1 Distanciation sociale oblige, la plupart des pharmacies ont instauré en urgence un parcours “sanitarisé”, avec une entrée et une sortie distinctes.

2 La crise sanitaire pourrait généraliser la file d’attente unique.

3 Demain, les protections en plexiglas seront intégrées aux comptoirs et activables en fonction du condiv sanitaire.

4 La modularité du mobilier constituera un pré-requis, afin de changer l’agencement rapidement en cas de besoin.

5 Les espaces dédiés au dépistage, à la vaccination et aux services occuperont à l’avenir une place centrale dans l’agencement.

56 %

des Français estiment avoir été confrontés à une situation de stress lors de leurs courses durant une période de confinement.

(Source : Etudes Altavia Shoppermind)

En plus

Créer un parcours digital

L’autre grande leçon à tirer de cette crise sanitaire, c’est que le digital va s’inviter de plus en plus dans l’officine. « Pendant les deux confinements, les usages ont explosé sur le scan d’ordonnances, le click & collect et la livraison à domicile, rappelle Alexandre Pouchain, responsable merchandising des Pharmaciens Associés. Il faudra donc à l’avenir optimiser le parcours des clients digitaux, en leur offrant une expérience spécifique, ergonomique et réellement génératrice de gain de temps. » Daniel Buchinger, le président d’Univers Pharmacie, est sur la même longueur d’ondes. « Sur le digital, il y aura un avant et un après Covid. Dorénavant, dans les plans de nos pharmacies, nous devrons non seulement prévoir un guichet de retrait rapide pour le scan d’ordonnances et le click & collect, mais aussi une file prioritaire pour les patients optant pour le service Mon Renouvellement, tout en réservant de l’espace pour la télémédecine et le télésoin que nous commencerons à déployer dans nos officines au premier trimestre 2021 ».

La signalétique en renfort

Pour optimiser la circulation sur le point de vente, l’agenceur 3ads mise sur la signalétique. « Nous venons de mettre au point un dispositif de balisage au sol et à la verticale qui a vocation à rester. Il permet de fluidifier les flux, tout en segmentant : D’un côté, un parcours sanitaire pour les patients venus pour une ordonnance ou une vaccination, et de l’autre, des parcours shopping pour les clients venus faire leurs emplettes en parapharmacie », confie Antoine Hinojosa, le pdg.

Bientôt des drives piéton

Boursin Agencement travaille sur un système de drive piéton, qui se présentera sous forme d’un guichet de délivrance vitré.

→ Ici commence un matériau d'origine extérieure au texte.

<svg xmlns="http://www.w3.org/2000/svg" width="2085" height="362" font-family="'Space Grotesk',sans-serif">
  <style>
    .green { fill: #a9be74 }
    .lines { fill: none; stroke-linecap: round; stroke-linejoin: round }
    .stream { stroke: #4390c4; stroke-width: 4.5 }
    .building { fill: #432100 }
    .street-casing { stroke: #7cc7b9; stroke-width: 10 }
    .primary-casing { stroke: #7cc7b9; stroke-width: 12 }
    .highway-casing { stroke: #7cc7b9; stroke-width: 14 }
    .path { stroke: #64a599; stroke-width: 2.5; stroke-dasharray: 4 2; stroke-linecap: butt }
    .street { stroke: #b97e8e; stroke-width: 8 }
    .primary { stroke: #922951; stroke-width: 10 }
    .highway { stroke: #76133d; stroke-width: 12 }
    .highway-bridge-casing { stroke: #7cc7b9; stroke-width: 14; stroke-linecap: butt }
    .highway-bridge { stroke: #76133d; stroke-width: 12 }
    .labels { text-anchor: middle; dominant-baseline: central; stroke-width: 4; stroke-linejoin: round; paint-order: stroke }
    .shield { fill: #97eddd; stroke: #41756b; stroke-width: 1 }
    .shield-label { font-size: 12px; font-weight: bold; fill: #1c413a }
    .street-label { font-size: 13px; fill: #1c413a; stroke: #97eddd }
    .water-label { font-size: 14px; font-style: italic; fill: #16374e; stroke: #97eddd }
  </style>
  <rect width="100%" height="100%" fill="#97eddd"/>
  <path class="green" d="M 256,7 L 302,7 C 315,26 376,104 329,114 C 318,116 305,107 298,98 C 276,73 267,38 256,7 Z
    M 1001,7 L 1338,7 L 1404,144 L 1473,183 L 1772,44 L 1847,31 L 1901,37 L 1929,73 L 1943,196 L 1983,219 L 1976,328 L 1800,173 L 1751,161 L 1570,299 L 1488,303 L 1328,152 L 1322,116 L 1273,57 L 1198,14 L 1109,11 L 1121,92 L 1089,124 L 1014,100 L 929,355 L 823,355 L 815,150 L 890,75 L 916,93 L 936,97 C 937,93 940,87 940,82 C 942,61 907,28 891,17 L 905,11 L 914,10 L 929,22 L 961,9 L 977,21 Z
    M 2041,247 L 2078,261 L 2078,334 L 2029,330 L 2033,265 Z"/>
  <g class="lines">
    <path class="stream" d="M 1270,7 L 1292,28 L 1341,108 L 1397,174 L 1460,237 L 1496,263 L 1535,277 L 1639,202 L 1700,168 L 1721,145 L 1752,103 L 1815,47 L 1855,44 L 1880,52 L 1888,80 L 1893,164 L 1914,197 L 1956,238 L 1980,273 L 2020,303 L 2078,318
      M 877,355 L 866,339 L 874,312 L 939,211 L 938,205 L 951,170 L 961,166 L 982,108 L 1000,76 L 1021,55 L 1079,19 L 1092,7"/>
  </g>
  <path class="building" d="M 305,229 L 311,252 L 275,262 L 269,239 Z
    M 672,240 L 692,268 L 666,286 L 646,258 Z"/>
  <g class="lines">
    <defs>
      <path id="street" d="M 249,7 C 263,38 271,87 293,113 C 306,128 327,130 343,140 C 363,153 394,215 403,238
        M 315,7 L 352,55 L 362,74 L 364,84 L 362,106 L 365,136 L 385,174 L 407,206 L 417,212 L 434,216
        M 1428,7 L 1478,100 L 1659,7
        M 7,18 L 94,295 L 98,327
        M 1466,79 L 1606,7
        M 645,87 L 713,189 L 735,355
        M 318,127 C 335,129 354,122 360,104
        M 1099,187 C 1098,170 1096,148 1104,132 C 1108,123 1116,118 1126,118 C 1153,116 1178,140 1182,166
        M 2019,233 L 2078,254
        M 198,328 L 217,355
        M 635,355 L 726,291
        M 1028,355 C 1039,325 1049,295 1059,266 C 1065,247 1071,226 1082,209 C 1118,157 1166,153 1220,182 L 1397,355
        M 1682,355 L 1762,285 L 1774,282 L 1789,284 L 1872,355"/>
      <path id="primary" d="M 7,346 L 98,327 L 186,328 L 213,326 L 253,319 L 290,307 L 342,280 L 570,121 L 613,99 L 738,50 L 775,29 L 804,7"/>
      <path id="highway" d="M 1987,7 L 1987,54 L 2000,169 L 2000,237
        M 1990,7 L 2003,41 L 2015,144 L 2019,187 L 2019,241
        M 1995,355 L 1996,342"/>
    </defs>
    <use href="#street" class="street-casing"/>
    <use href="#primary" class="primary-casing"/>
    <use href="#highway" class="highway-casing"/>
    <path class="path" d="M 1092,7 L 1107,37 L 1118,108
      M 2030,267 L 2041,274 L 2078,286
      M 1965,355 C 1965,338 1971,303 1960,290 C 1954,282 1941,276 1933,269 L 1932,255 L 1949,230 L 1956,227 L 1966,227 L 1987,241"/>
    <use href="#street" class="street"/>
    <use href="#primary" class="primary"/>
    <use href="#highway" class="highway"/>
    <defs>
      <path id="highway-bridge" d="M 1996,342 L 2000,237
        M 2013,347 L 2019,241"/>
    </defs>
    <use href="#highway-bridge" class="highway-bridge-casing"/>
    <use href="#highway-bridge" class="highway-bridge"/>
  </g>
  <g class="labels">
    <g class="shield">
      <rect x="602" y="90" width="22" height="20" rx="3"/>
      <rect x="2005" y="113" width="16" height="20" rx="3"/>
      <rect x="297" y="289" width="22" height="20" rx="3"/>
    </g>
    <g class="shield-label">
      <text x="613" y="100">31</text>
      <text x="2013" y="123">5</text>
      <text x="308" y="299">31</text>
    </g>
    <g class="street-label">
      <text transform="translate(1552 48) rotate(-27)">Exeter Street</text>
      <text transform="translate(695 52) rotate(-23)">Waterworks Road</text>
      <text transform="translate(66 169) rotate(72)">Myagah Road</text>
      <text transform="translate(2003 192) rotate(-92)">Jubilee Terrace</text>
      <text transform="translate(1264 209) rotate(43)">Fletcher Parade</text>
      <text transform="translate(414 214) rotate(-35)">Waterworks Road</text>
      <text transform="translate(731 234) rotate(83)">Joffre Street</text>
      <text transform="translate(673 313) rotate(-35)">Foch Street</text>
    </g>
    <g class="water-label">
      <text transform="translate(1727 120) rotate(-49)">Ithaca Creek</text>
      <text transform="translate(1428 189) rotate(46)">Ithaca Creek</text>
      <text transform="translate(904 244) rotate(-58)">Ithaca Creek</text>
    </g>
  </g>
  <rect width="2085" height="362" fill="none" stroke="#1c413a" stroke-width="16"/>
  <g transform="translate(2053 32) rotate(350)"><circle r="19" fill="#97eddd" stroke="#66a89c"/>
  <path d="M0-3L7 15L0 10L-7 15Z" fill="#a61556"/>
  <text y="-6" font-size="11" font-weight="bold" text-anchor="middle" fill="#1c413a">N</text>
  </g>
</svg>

Installé dans la vitrine, ou dans un sas, les patients pourront venir y retirer et payer via un TPE et un lecteur de carte vitale, leurs scans d’ordonnances et les produits de parapharmacie commandés en click & collect.

47 %

des Français se disent “inquiets” des mesures prises en magasin contre la crise sanitaire. Il y a donc un enjeu de rétablir un sentiment de sécurité dans les magasins.